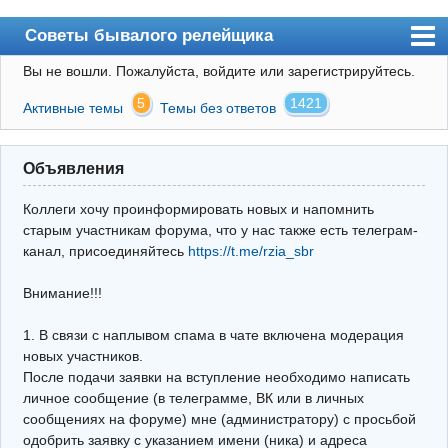
Советы бывалого релейщика
Вы не вошли.
Пожалуйста, войдите или зарегистрируйтесь.
Форум
5
1421
Активные темы
Темы без ответов
Правила
Поиск
Объявления
Регистрация
Коллеги хочу проинформировать новых и напомнить
Вход
старым участникам форума, что у нас также есть телеграм-
канал, присоединяйтесь
https://t.me/rzia_sbr
Архив
Внимание!!!
Почта
Поиск релейщика
1. В связи с наплывом спама в чате включена модерация
новых участников.
Видео РЗиА
После подачи заявки на вступление необходимо написать
личное сообщение (в телеграмме, ВК или в личных
Фотохостинг
сообщениях на форуме) мне (администратору) с просьбой
одобрить заявку с указанием имени (ника) и адреса
Телеграм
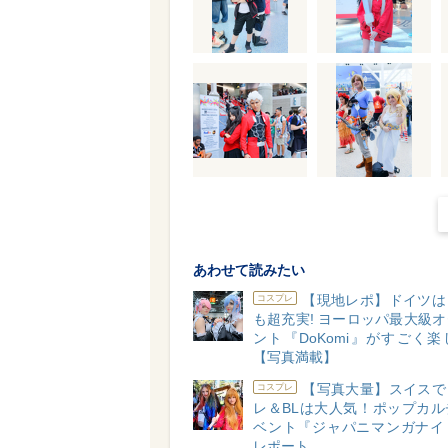
あわせて読みたい
【現地レポ】ドイツは
コスプレ
も超充実! ヨーロッパ最大級
ント『DoKomi』がすごく
【写真満載】
【写真大量】スイスで
コスプレ
レ＆BLは大人気！ポップカル
ベント『ジャパニマンガナイ
レポート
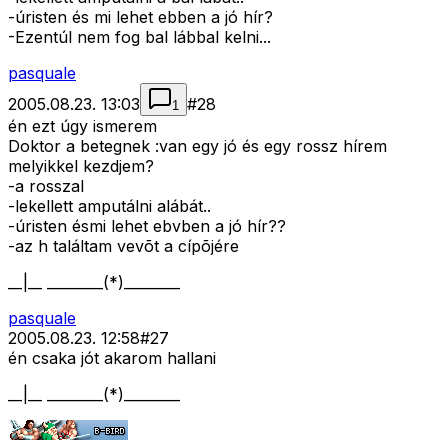
-úristen és mi lehet ebben a jó hír?
-Ezentúl nem fog bal lábbal kelni...
pasquale
2005.08.23. 13:03
#
28
1
én ezt úgy ismerem
Doktor a betegnek :van egy jó és egy rossz hírem
melyikkel kezdjem?
-a rosszal
-lekellett amputálni alábát..
-úristen ésmi lehet ebvben a jó hír??
-az h találtam vevõt a cípõjére
__|__ ________(*)________
pasquale
2005.08.23. 12:58
#
27
én csaka jót akarom hallani
__|__ ________(*)________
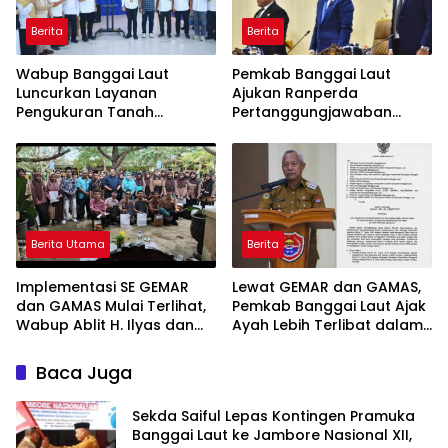
Berita
Berita
Wabup Banggai Laut
Pemkab Banggai Laut
Luncurkan Layanan
Ajukan Ranperda
Pengukuran Tanah
Pertanggungjawaban
Terjadwal, Permudah
APBD 2025, Realisasi
Akses dan Tingkatkan
Pendapatan Tembus 97,02
Kepastian Hukum
Persen
Berita Utama
Berita
Implementasi SE GEMAR
Lewat GEMAR dan GAMAS,
dan GAMAS Mulai Terlihat,
Pemkab Banggai Laut Ajak
Wabup Ablit H. Ilyas dan
Ayah Lebih Terlibat dalam
Para Ayah di Banggai Laut
Pendidikan Anak
Kompak Ambil Rapor Anak
Baca Juga
Sekda Saiful Lepas Kontingen Pramuka
Banggai Laut ke Jambore Nasional XII,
--- --- ---
Instructions to follow: Provide every line from the material that contains the word "Pemkab".

Response box:
Pemkab Banggai Laut
Pemkab Banggai Laut Ajak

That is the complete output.